Here is a Zoom panel I participated in Saturday, October 3, 2020 with fellow editorial cartoonists Pat Bagley, Jen Sorensen, Eric Garcia and David Brown for the Cartoon Crossroads Columbus (CXC), a non-profit organization that sponsors a yearly, four-day Fall festival in Ohio devoted to comics and cartooning. The panel was MCed by 2019 Pulitzer Prize-finalist Kevin “KAL” Kallaugher.
I was a little nervous, but I also had a fun time seeing all the other editorial cartoonists and listening to them talk about their work this year. I’m a big fan of all the participating cartoonists. For me, it’s always cool to meet the cartoonists that I admire. That morning, before I went online for the meeting, my wife and I helped a friend move boxes so I didn’t have time to practice talking about my cartoons so I don’t stumble over my words. It was fun anyways. When I hear myself talk, though, I always wish I can talk slower and in a deeper voice. My wife advised me to be careful not to say too much “ums” and “you know”.

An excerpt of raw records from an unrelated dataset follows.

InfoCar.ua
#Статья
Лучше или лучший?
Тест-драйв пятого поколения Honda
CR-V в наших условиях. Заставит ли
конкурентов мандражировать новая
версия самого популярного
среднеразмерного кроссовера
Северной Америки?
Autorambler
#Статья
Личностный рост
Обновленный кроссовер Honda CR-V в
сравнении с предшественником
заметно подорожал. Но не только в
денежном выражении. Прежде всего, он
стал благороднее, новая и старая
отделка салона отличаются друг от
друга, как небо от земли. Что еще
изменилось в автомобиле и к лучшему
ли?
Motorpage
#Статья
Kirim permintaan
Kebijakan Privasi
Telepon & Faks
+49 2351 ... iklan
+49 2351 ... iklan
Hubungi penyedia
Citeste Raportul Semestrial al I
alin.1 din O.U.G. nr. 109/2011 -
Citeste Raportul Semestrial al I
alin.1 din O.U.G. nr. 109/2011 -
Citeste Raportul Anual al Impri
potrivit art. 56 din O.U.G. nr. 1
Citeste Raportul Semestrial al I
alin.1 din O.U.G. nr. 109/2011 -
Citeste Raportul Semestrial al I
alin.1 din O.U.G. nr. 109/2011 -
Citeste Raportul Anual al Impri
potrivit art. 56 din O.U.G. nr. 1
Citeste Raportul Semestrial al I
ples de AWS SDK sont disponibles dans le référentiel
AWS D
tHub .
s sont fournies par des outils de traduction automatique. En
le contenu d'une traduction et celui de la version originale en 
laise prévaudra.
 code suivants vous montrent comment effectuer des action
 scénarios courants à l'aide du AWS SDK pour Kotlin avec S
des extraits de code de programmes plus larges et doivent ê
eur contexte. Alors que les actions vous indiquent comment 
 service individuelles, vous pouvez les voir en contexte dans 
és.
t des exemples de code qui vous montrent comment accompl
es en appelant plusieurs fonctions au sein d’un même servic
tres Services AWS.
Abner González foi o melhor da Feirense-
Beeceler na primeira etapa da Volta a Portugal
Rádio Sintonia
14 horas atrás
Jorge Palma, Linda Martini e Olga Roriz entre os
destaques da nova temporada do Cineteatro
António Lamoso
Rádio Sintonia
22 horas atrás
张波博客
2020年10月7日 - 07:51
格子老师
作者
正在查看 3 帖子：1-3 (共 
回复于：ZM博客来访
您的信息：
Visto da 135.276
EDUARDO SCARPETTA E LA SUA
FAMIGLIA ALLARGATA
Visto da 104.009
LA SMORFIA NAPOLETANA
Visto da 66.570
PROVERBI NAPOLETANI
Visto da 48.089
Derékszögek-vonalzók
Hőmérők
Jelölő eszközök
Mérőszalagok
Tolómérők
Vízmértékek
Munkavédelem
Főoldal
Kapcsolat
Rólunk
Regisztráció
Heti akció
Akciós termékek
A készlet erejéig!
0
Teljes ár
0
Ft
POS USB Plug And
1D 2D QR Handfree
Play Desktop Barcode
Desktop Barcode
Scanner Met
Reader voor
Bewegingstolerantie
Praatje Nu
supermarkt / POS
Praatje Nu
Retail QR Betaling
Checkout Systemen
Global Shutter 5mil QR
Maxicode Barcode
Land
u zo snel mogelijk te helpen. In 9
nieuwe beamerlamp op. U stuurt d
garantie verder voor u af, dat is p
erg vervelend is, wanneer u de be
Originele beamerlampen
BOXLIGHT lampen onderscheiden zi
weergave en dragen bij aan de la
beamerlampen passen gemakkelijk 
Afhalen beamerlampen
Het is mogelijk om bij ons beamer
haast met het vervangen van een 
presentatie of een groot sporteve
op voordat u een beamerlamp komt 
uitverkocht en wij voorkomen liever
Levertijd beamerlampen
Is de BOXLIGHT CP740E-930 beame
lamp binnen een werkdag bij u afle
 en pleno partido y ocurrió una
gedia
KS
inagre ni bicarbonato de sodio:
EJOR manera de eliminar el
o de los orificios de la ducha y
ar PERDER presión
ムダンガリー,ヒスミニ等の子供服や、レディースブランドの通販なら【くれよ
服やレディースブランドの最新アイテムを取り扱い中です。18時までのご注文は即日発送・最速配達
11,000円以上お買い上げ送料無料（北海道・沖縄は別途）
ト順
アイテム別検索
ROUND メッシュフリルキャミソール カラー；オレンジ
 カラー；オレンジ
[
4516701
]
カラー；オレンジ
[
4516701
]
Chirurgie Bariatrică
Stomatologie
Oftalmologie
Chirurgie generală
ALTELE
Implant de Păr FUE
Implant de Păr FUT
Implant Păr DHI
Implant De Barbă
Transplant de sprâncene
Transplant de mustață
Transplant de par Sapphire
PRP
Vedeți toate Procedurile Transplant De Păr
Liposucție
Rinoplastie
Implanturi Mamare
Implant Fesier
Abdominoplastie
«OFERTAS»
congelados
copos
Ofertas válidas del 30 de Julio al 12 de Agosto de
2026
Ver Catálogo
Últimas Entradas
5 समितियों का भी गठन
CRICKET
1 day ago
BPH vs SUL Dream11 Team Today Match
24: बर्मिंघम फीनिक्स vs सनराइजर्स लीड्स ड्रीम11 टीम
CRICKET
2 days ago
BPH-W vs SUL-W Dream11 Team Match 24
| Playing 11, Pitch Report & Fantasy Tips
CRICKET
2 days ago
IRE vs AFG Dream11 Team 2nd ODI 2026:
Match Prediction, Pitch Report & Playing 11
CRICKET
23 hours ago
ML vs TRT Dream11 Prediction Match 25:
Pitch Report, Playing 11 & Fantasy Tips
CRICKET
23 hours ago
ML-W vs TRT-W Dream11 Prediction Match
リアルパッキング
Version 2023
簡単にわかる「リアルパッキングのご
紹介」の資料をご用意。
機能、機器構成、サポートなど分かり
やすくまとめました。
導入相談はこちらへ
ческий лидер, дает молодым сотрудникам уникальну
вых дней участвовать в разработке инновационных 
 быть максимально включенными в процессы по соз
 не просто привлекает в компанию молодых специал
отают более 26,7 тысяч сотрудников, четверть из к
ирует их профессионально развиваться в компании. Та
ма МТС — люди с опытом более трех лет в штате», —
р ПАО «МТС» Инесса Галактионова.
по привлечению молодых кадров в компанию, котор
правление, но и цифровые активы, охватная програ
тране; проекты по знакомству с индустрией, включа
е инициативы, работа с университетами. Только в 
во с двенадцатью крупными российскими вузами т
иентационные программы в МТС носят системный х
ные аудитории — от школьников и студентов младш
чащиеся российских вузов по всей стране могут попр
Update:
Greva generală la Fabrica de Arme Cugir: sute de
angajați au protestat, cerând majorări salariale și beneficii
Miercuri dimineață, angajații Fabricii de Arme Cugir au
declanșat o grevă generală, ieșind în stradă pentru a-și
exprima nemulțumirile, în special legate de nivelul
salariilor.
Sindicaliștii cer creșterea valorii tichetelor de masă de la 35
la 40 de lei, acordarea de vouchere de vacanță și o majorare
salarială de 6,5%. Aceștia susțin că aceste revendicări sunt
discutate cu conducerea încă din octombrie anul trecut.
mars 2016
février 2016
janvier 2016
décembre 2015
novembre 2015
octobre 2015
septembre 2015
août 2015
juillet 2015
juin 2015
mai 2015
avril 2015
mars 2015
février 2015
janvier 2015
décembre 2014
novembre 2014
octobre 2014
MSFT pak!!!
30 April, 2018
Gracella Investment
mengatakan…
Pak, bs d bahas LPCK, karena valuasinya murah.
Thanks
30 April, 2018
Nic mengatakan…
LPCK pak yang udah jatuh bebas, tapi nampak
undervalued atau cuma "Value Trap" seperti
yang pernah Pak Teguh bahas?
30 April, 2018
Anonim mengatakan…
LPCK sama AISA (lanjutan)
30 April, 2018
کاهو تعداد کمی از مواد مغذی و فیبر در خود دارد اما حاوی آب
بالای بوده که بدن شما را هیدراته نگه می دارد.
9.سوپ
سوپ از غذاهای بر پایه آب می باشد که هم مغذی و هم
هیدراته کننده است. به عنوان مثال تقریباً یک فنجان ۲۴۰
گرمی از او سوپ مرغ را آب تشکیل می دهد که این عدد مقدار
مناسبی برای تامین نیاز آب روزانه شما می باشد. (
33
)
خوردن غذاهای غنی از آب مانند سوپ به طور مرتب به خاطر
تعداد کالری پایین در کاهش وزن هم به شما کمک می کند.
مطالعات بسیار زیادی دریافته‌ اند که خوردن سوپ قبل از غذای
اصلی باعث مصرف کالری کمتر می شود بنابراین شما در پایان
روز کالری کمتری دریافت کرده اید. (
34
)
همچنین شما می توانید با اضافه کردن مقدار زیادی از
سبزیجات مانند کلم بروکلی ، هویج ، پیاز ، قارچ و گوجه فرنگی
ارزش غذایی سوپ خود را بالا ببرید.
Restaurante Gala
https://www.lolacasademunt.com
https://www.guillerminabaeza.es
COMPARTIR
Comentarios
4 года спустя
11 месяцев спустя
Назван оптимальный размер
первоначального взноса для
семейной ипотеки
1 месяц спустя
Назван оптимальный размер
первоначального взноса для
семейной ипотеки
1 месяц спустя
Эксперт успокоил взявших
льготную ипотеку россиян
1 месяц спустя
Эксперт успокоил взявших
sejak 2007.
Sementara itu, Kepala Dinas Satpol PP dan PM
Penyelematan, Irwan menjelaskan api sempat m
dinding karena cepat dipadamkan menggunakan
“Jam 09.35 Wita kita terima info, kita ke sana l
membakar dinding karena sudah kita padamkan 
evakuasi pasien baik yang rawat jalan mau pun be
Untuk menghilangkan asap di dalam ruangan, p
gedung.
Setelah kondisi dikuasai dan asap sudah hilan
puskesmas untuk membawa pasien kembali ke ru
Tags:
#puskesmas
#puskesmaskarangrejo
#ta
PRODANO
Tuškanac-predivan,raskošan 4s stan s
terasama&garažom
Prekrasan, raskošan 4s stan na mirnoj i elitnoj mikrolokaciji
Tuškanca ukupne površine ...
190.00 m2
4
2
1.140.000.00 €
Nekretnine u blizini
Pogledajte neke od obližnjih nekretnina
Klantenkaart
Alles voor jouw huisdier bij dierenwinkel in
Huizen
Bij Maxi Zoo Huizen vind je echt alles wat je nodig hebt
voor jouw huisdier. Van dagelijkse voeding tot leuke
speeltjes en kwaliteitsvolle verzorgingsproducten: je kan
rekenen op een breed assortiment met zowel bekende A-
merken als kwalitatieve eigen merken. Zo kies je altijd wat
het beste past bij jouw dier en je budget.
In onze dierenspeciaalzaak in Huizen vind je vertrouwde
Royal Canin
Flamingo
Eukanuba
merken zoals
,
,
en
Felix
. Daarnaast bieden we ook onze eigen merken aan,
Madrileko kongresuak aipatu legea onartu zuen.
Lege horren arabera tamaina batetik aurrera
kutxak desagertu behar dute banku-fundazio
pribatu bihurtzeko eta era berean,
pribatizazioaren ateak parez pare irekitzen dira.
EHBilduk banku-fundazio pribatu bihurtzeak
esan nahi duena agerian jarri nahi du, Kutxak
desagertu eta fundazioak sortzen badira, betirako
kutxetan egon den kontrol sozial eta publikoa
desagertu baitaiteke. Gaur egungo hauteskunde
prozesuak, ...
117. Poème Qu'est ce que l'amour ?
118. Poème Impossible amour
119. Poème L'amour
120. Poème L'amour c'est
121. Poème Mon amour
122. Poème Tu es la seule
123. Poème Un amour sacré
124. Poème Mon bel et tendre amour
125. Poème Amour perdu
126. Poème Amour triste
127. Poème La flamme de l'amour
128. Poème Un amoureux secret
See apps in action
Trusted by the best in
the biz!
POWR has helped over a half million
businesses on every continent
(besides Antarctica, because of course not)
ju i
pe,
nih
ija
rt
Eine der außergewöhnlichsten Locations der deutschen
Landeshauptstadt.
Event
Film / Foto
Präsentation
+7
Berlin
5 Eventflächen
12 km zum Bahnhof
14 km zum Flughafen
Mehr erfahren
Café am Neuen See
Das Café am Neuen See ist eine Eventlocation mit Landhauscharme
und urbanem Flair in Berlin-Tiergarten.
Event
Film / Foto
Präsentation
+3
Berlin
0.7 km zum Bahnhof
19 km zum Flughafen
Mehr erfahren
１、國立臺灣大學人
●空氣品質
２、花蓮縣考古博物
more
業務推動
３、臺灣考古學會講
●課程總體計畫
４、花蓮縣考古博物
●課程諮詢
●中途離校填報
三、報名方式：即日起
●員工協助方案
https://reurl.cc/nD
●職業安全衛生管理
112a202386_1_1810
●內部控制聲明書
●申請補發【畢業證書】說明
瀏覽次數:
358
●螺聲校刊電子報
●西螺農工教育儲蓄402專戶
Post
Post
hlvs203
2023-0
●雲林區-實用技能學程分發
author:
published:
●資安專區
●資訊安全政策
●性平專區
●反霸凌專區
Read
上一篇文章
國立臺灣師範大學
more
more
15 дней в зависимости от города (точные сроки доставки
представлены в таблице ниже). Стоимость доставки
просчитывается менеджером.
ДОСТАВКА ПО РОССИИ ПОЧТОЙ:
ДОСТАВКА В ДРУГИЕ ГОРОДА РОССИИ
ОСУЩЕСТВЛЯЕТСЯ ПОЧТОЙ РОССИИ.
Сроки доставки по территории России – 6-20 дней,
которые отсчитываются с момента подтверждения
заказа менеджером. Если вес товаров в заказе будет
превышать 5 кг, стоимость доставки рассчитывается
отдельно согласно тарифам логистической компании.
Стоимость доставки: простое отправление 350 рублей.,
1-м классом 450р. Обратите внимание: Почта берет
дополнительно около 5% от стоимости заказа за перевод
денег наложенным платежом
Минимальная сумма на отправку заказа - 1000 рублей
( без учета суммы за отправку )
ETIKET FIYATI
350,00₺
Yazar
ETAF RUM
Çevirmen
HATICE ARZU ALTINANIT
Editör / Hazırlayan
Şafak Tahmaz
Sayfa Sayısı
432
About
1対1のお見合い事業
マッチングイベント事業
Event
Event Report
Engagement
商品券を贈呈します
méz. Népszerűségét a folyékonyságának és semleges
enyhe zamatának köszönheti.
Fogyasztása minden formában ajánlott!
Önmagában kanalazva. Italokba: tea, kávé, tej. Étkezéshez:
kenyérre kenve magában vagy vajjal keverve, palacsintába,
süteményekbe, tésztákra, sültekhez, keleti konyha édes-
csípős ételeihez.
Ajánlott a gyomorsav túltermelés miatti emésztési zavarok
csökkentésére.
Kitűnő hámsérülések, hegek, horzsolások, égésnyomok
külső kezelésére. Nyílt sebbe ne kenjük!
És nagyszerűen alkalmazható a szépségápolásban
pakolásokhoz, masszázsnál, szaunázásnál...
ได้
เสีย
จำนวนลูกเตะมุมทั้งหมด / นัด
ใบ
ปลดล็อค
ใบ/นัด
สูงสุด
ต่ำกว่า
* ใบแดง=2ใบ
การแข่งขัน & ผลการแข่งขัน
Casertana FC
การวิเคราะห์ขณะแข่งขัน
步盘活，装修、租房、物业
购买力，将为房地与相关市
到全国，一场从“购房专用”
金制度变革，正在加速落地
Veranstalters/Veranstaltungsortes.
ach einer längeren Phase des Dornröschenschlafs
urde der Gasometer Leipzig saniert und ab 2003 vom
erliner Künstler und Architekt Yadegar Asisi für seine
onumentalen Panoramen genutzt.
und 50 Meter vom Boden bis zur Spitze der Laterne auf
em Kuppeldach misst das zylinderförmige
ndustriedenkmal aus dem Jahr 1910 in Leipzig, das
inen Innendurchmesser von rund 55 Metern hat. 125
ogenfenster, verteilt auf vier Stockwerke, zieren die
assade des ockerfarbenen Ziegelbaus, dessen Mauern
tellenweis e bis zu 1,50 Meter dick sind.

One of the things that I admire about my fellow cartoonists is their deep knowledge of the issues and the seriousness in which they approach their cartoons. They deeply care about the issues facing their local community and the nation as a whole, and they find unique and creative ways of making serious political commentary. I deeply admire Jen Sorensen’s multi-panel cartoons, which gives her an opportunity to do more nuanced commentary on issues than single panel cartoons can do. I admire David Brown and Eric Garcia’s deep dives into the issues facing the African American and Latino communities. And I admire Pat Bagley’s courage in being a liberal voice in a very conservative community.
Of the American cartoonists today, Eric Garcia’s work probably has the closest affinities to my own cartoons. The Filipino American community and the Hispanic community are dealing with many of the same issues of immigration, the history of American imperialist exploitation of each community’s country of origin, the Philippines and Latin America’s shared history as former Spanish colonies, the continued harassment of the indigenous peoples in the Philippines and Latin America. Eric takes much bolder stands in his cartoons than I do, and looking at his cartoons always keep me accountable to be more brave.
I was happy to promote the work of Andy Singer, one of my favorite cartoonists. I like his very unique and insightful takes on the issues facing the nation. One of my biggest thrills as a cartoonist was meeting Andy at the San Francisco convention for editorial cartoonists. He hung out with my wife and I about 2 years ago, and we both liked him and his funny takes on the world.
I like and admire many editorial cartoonists, but I don’t really know many of them very well. So it’s always a thrill to be in events like this where I get a chance to interact with them and get to know them beyond their cartoons. When I get nervous, I tend to put my foot in my mouth. So I have to be careful to not be too nervous around them. But I’m really proud to be able to be an editorial cartoonist.